“OpenIntro Statistics”

Exercise 1.7 Fisher’s irises.

Sir Ronald Aylmer Fisher was an English statistician, evolutionary biologist, and geneticist who worked on a data set that contained sepal length and width, and petal length and width from three species of iris flowers (setosa, versicolor and virginica). There were 50 flowers from each species in the data set.

  1. How many cases were included in the data?
  2. How many numerical variables are included in the data? Indicate what they are, and if they are continuous or discrete.
  3. How many categorical variables are included in the data, and what are they? List the corresponding levels (categories).

Load library “openintro”

library(openintro)
## Please visit openintro.org for free statistics materials
## 
## Attaching package: 'openintro'
## The following objects are masked from 'package:datasets':
## 
##     cars, trees

Load data “iris”

data(iris)

Take a look at the data

iris

(a) How many cases were included in the data?

nrow(iris)
## [1] 150

We can calculate by the information given: 3 species X 50 flowers from each species = 150 cases in the data.

OR

We can simply see that there are 150 rows in the data representing 150 cases.

(b) How many numerical variables are included in the data? Indicate what they are, and if they are continuous or discrete.

str(iris)
## 'data.frame':    150 obs. of  5 variables:
##  $ Sepal.Length: num  5.1 4.9 4.7 4.6 5 5.4 4.6 5 4.4 4.9 ...
##  $ Sepal.Width : num  3.5 3 3.2 3.1 3.6 3.9 3.4 3.4 2.9 3.1 ...
##  $ Petal.Length: num  1.4 1.4 1.3 1.5 1.4 1.7 1.4 1.5 1.4 1.5 ...
##  $ Petal.Width : num  0.2 0.2 0.2 0.2 0.2 0.4 0.3 0.2 0.2 0.1 ...
##  $ Species     : Factor w/ 3 levels "setosa","versicolor",..: 1 1 1 1 1 1 1 1 1 1 ...
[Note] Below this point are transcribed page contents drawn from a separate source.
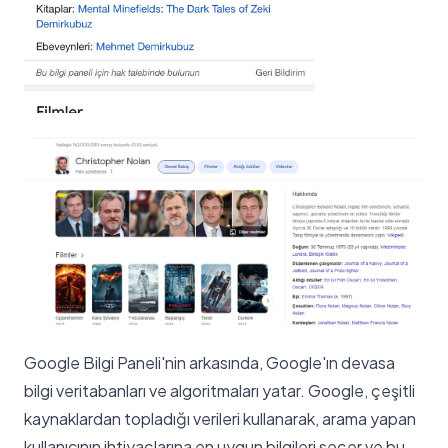
Google Bilgi Paneli'nin arkasında, Google'ın devasa
bilgi veritabanları ve algoritmaları yatar. Google, çeşitli
kaynaklardan topladığı verileri kullanarak, arama yapan
kullanıcının ihtiyaçlarına en uygun bilgileri seçer ve bu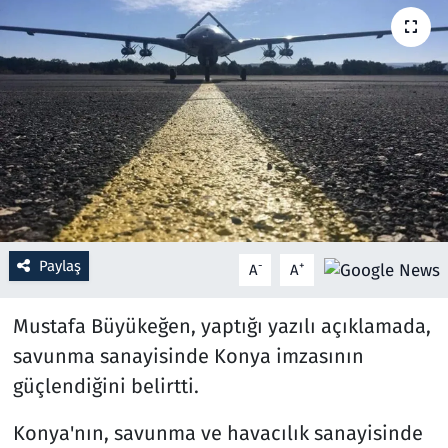
Resmi İlanlar
Rüya Tabirleri
Sağlık
Savunma Sanayi
Seçim 2023
Paylaş
-
+
A
A
Spor
Mustafa Büyükeğen, yaptığı yazılı açıklamada,
Teknoloji ve Bilim
savunma sanayisinde Konya imzasının
güçlendiğini belirtti.
Televizyon
Konya'nın, savunma ve havacılık sanayisinde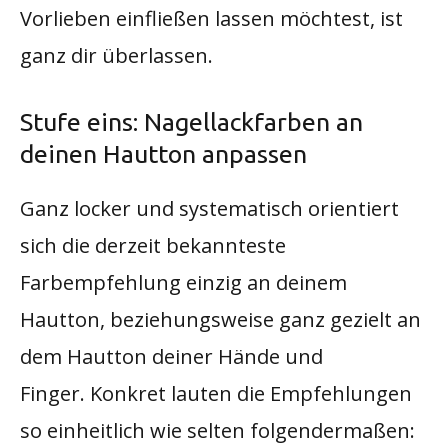
Vorlieben einfließen lassen möchtest, ist
ganz dir überlassen.
Stufe eins: Nagellackfarben an
deinen Hautton anpassen
Ganz locker und systematisch orientiert
sich die derzeit bekannteste
Farbempfehlung einzig an deinem
Hautton, beziehungsweise ganz gezielt an
dem Hautton deiner Hände und
Finger. Konkret lauten die Empfehlungen
so einheitlich wie selten folgendermaßen: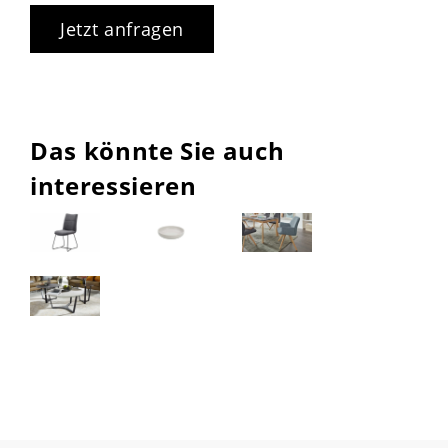
Jetzt anfragen
Das könnte Sie auch
interessieren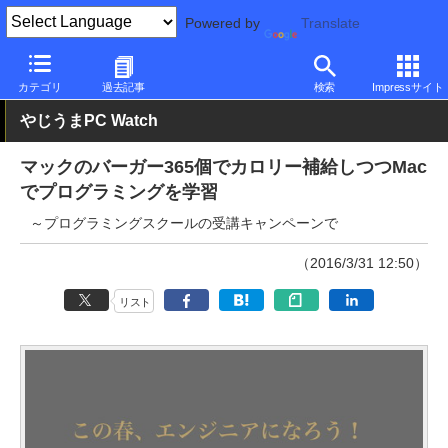
Powered by
Translate
PC Watch
市場
動向
その他
カテゴリ
過去記事
検索
Impressサイト
やじうまPC Watch
マックのバーガー365個でカロリー補給しつつMac
でプログラミングを学習
～プログラミングスクールの受講キャンペーンで
（2016/3/31 12:50）
リスト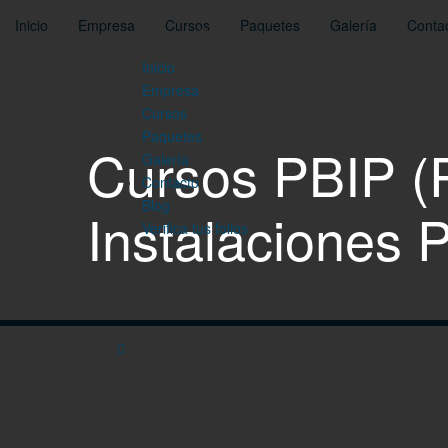
(993) 148-2688
Inicio
Empresa
Cursos
Paquetes
Galería
Conta
contacto@cesmartingroup.com
Inicio
Empresa
Cursos
Paquetes
Cursos PBIP (
Galería
Contacto
Blog
Instalaciones P
Verifica tus folios
Follow Us: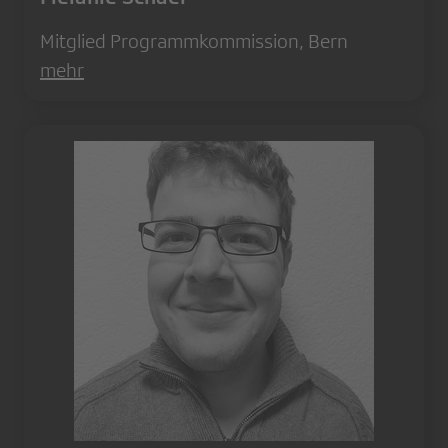
Mitglied Programmkommission, Bern
mehr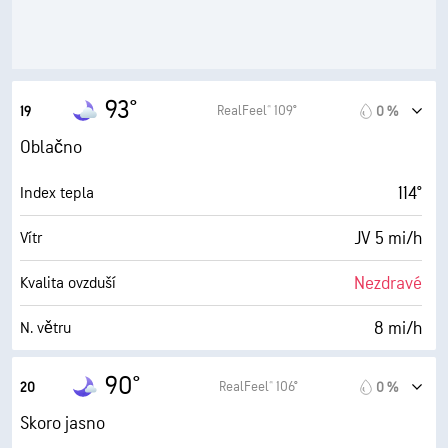
3 (Matné)
AccuLumen Brightness Index™
17 %
Oblačnost
3 mi
Viditelnost
93°
RealFeel® 109°
19
0 %
30000 ft
Horní základna oblačnosti
Oblačno
114°
Index tepla
JV 5 mi/h
Vítr
Nezdravé
Kvalita ovzduší
8 mi/h
N. větru
69 %
Vlhkost
90°
RealFeel® 106°
20
0 %
81° F
Rosný bod
Skoro jasno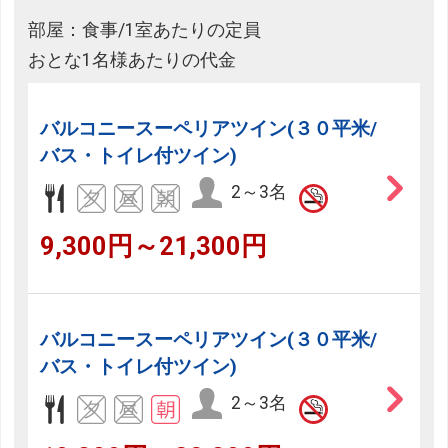
部屋：食事/1室あたりの定員
おとな1名様あたりの代金
バルコニースーペリアツイン(３０平米/
バス・トイレ付ツイン)
2～3名
9,300円～21,300円
バルコニースーペリアツイン(３０平米/
バス・トイレ付ツイン)
2～3名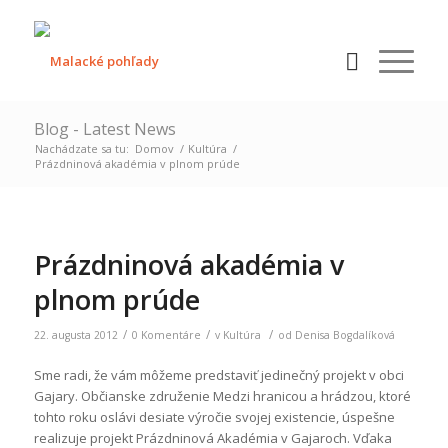
Blog - Latest News
Nachádzate sa tu:
Domov
/
Kultúra
/
Prázdninová akadémia v plnom prúde
Prázdninová akadémia v
plnom prúde
/
/
/
22. augusta 2012
0 Komentáre
v
Kultúra
od
Denisa Bogdalíková
Sme radi, že vám môžeme predstaviť jedinečný projekt v obci
Gajary. Občianske združenie Medzi hranicou a hrádzou, ktoré
tohto roku oslávi desiate výročie svojej existencie, úspešne
realizuje projekt Prázdninová Akadémia v Gajaroch. Vďaka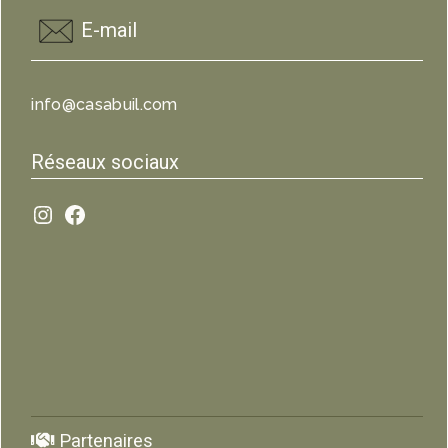
E-mail
info@casabuil.com
Réseaux sociaux
Instagram
Facebook
Partenaires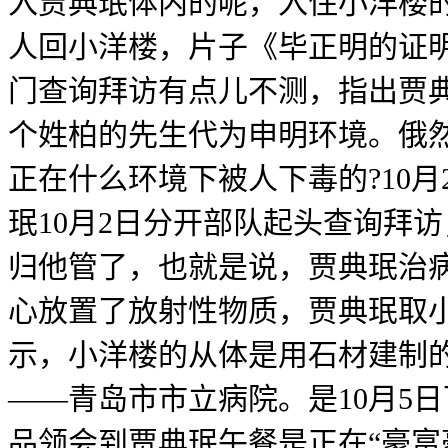
入贾典珉体内的呢，入住小洋楼
人回小洋楼，片子《毕正明的证明》
门查询拜访有点儿不测，指出贾
个姓柏的先生代为申明环境。俄
正在什么环境下被人下毒的?10月
珉10月2日分开部队起头查询拜
归他管了，也就是说，贾典珉治
心放置了放射性物质，贾典珉取
示，小洋楼的从体是用石材建制
——青岛市市立病院。是10月5
品领会到贾典珉午餐是正在“豪富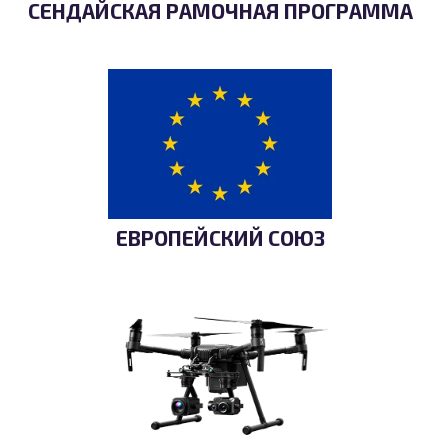
СЕНДАЙСКАЯ РАМОЧНАЯ ПРОГРАММА
ЕВРОПЕЙСКИЙ СОЮЗ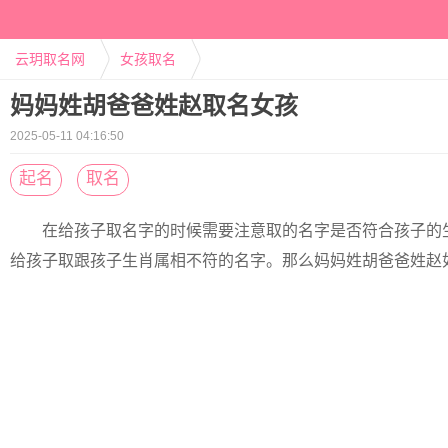
云玥取名网
女孩取名
妈妈姓胡爸爸姓赵取名女孩
2025-05-11 04:16:50
起名
取名
在给孩子取名字的时候需要注意取的名字是否符合孩子的
给孩子取跟孩子生肖属相不符的名字。那么妈妈姓胡爸爸姓赵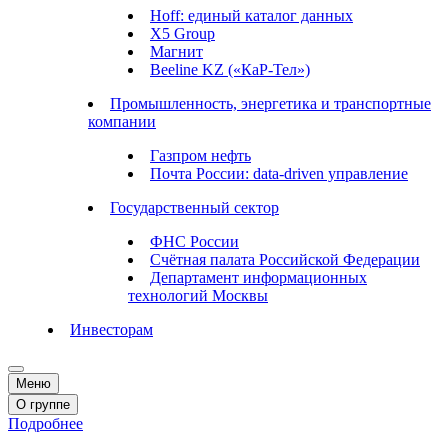
Hoff: единый каталог данных
X5 Group
Магнит
Beeline KZ («КаР-Тел»)
Промышленность, энергетика и транспортные
компании
Газпром нефть
Почта России: data-driven управление
Государственный сектор
ФНС России
Счётная палата Российской Федерации
Департамент информационных
технологий Москвы
Инвесторам
Меню
О группе
Подробнее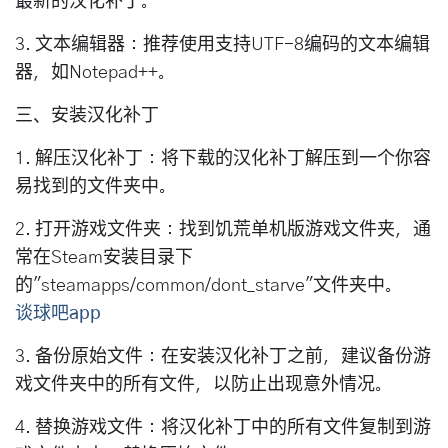
最新的汉化补丁。
3. 文本编辑器：推荐使用支持UTF-8编码的文本编辑
器，如Notepad++。
三、安装汉化补丁
1. 解压汉化补丁：将下载的汉化补丁解压到一个你容
易找到的文件夹中。
2. 打开游戏文件夹：找到饥荒单机版游戏文件夹，通
常在Steam安装目录下
的"steamapps/common/dont_starve"文件夹中。
谈球吧app
3. 备份原始文件：在安装汉化补丁之前，建议备份游
戏文件夹中的所有文件，以防止出现意外情况。
4. 替换游戏文件：将汉化补丁中的所有文件复制到游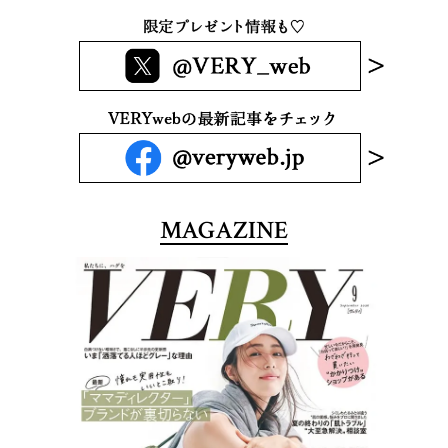
MAGAZINE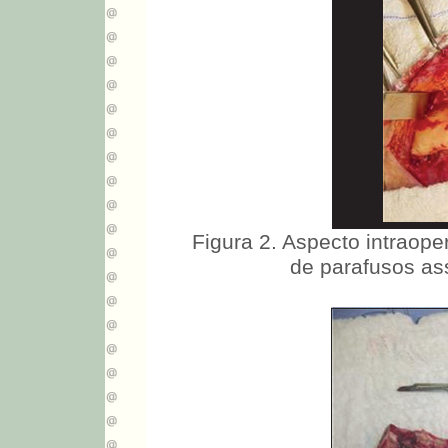
Figura 2. Aspecto intraoper
de parafusos as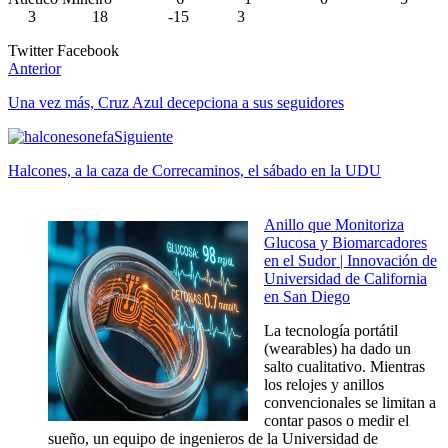
3 18 -15 3
Twitter
Facebook
Anterior
Una vez más, Cruz Azul decepciona a sus seguidores
Siguiente
Halcones, a la caza de Correcaminos, el sábado en la UDU
Anillo que Monitoriza
Glucosa y Biomarcadores
en el Sudor | Innovación de
Universidad de California
en San Diego
La tecnología portátil
(wearables) ha dado un
salto cualitativo. Mientras
los relojes y anillos
convencionales se limitan a
contar pasos o medir el
sueño, un equipo de ingenieros de la Universidad de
There are 4 numerical variables: sepal length, sepal width, petal length and petal width. They are continuous.

(c) How many categorical variables are included in the data, and what are they? List the corresponding levels (categories).

levels(iris$Species)
## [1] "setosa"     "versicolor" "virginica"

There is 1 categorial variable: species. The corresponding levels are: setosa, versicolor, virginica.